Spotkanie: Sporting - Vizela
Typ: Wynik meczu/obie strzelą - 1/nie
Kurs: 1.87
Bukmacher: Fortuna
Analiza:
Pierwszy mecz nowego sezonu ligi portugalskiej. Sporting jest aktualnym mistrzem kraju, który zapewnił sobie majstra bodajże trzy kolejki przed końcem. Vizela natomiast jest beniaminkiem. W zeszłym sezonie zajęła ona drugie miejsce na zapleczu portugalskiej
ekstraklasy.
Sporting póki co nie musi się martwić o to, by rotować składem bo do gry w Lidze Mistrzów mają jeszcze trochę czasu. Także w tym spotkaniu powinni wyjść najmocniejszym składem, by łapać rytm meczowy. Co do tego składu, to trzeba wspomnieć, że z drużyny odszedł Joao Pereira, który zakończył karierę. Nie był on jakoś mega dużo grającą postacią w poprzednim sezonie, ale jednak jakiś tam wpływ miał. Jednak Sporting trochę się jeszcze wzmocnił w tym okienku. Pozyskał dwóch obrońców - Ricardo Esgaio oraz Rubena Vinagre. Ten pierwszy był podstawowym obrońcą Bragi w zeszłym sezonie. Zdążył już pokazać się z niezłej strony w meczu Superpucharu, w którym zagrał całe 90 minut. Zagrał jeszcze dwa pełne sparingi - z Lyonem i z Angers, także widać że jest on przymierzany do pierwszej drużyny. Ruben Vinagre prawdopodobnie będzie trochę dłużej wprowadzany do drużyny, bo w Superpucharze nie zagrał, ale co nieco połapał minut w sparingach. Był on podstawowym obrońcą Famalicao, także jak widać Sporting powykupował zawodników od swoich rywali z ligi by ich troszkę osłabić.

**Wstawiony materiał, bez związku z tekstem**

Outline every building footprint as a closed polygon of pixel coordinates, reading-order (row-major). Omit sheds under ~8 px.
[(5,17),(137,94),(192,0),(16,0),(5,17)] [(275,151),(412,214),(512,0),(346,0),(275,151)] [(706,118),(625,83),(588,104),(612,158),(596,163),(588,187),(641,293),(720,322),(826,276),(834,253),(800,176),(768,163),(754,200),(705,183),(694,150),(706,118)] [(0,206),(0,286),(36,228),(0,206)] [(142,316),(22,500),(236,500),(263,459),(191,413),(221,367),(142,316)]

Sporting w zeszłym sezonie błysnął głownie z tego powodu, że tracili bardzo mało bramek. W 17 spotkaniach domowych stracili ich tylko 10, z czego 4 padły na samym początku sezonu, gdy trafiali na mocnych rywali, a nie zdążyli się jeszcze wgryźć w sezon. Teraz mają ku temu lepszą okazję, bo zaczynają rozgrywki przeciwko teoretycznie najsłabszej drużynie. Do tego warto wspomnieć, że w zeszłym sezonie na własnym stadionie nie odnieśli ani jednej porażki! Było to 13 zwycięstw i 4 remisy.
Tak jak już wspomniałem, Vizela jest ekipą, która zajęła drugie miejsce na zapleczu
ekstraklasy portugalskiej. Jednak nie był to jakiś mega przekonywujący awans. Wyprzedzili trzecią Aroucę tylko o 1 punkt. A to wszystko dzięki niezłej drugiej połowie sezonu, bo pierwsza była taka no... mocno średnia... Co do zmian po sezonie, to odszedł jeden podstawowy pomocnik - Matheus Costa. Ktoś może sobie pomyśleć "e tam, to tylko jeden zawodnik z podstawowego składu". Może i tak, ale za to Vizela wyprzedała praktycznie całą swoją ławkę rezerwowych, przez co ich skład stał się bardzo szczuplutki. Oczywiście Ci rezerwowi odcisnęli swoje piętno na awansie do wyższej klasy rozgrywkowej, ponieważ wchodzili w praktycznie każdym meczu. Zamiast nich przyszli tacy zawodnicy jak Guilherme, który w zeszłym sezonie w drugiej lidze hiszpańskiej wszedł 7 razy na ostatnie minuty spotkań. I to naprawdę były same końcówki, średnio po 10 minut gry. No nie jest to za dużo. Do tego przyszedł młodziutki Hugo Oliveira, który właściwie nie wiadomo skąd został wytrzaśnięty, ponieważ w zeszłym sezonie grał w Oliveirense, czyli też drugi poziom rozgrywkowy Portugalii. Chociaż "grał" to tutaj za dużo powiedziane. Przez cały sezon 2 razy zagrał w podstawowym składzie i 2 razy wszedł z ławki, także nie wiem czy jest on jakimś znaczącym wzmocnieniem. Jedynym mającym jakikolwiek sens wzmocnieniem jest Claudemir z Sivassporu, jednak jak już kiedyś pisałem o tej drużynie, to jest ona budowana z głową i tam szybciutko nieprzydatni starsi zawodnicy są sprzedawani i zastępowani przez młodych. Także jest to okej transfer, ale chyba nie jakiś wyśmienity.
Podsumowując, wydaje mi się że Sporting powinien sobie poradzić z beniaminkiem i po dodatkowych wzmocnieniach obrony liczę na to, że zachowa ona dziś czyste konto.